For people in California who are working on finalizing their estate planning, they may find themselves wanting to ensure that particular property and assets are directed toward certain people — or that some people in their family are excluded from an inheritance altogether.
Although it is important for people of all income levels to be able to dictate the terms of their estate’s distribution, someone with a large amount of assets may find this to be especially true. This appears to be the case with style maven Vidal Sassoon, who died last year at age 84. Sassoon took care to exclude certain people in his recently revealed will, including his three ex-wives and his estranged adopted son.

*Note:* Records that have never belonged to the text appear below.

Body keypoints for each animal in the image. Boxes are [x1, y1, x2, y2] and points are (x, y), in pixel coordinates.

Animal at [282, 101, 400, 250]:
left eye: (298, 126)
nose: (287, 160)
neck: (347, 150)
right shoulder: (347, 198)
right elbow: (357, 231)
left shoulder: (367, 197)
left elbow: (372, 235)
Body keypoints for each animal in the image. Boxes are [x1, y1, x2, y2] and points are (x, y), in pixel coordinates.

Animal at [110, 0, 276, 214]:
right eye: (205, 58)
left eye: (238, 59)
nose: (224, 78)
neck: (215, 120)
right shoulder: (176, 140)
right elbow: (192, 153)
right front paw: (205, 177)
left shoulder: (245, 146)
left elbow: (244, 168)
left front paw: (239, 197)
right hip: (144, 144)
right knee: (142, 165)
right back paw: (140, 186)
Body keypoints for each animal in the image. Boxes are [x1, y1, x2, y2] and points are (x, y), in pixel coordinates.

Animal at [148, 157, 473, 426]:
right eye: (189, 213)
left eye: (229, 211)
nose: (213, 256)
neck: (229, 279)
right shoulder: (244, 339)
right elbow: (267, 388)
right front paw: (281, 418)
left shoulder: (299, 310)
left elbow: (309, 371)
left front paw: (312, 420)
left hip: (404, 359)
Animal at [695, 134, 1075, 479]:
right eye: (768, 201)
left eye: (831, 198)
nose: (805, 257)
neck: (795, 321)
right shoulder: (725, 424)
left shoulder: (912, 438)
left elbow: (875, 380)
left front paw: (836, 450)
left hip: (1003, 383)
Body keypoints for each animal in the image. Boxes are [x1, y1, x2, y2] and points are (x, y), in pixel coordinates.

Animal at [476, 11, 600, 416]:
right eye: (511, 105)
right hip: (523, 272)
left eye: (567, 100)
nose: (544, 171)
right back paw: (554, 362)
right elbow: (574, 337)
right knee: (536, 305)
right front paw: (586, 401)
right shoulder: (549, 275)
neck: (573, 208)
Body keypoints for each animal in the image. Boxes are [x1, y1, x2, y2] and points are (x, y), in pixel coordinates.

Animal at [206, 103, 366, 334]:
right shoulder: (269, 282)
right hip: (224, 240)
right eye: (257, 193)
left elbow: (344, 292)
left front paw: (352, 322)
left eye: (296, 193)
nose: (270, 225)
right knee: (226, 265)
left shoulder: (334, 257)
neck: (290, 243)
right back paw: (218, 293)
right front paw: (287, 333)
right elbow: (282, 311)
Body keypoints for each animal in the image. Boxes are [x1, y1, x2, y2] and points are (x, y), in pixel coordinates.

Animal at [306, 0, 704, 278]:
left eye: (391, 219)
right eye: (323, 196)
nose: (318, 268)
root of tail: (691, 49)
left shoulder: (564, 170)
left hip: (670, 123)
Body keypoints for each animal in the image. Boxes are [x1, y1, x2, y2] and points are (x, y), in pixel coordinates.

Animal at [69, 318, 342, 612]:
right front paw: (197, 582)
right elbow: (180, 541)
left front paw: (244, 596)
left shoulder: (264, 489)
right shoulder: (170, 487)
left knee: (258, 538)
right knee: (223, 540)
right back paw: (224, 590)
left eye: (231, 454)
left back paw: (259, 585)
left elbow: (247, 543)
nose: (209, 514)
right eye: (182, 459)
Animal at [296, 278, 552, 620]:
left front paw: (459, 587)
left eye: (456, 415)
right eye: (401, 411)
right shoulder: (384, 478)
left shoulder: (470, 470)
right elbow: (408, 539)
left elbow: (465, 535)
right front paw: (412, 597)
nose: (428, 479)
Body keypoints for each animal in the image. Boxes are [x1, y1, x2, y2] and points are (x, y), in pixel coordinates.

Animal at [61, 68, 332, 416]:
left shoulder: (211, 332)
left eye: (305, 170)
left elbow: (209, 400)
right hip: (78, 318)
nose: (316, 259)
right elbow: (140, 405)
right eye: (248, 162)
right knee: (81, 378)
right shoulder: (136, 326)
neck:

It is not clear if anything specifically caused Sassoon to want to disinherit his son. However, in Sassoon’s 2010 autobiography, he described their relationship as difficult and related tales of the boy’s juvenile delinquency and reform-school stint. Sassoon also wrote that if he found a situation hopeless, he was inclined to walk away from it — which is what he apparently decided to do with his now-41-year-old son.
While Sassoon’s choice might strike some as unconventional, had he died with no will in place, his son might have inherited some of the estate after all. One of Sassoon’s three other children died in 2002, so the estate is left mostly to the hairdresser’s two surviving children and his widow. Sassoon, British by birth, left considerable assets in both the U.S. and the United Kingdom.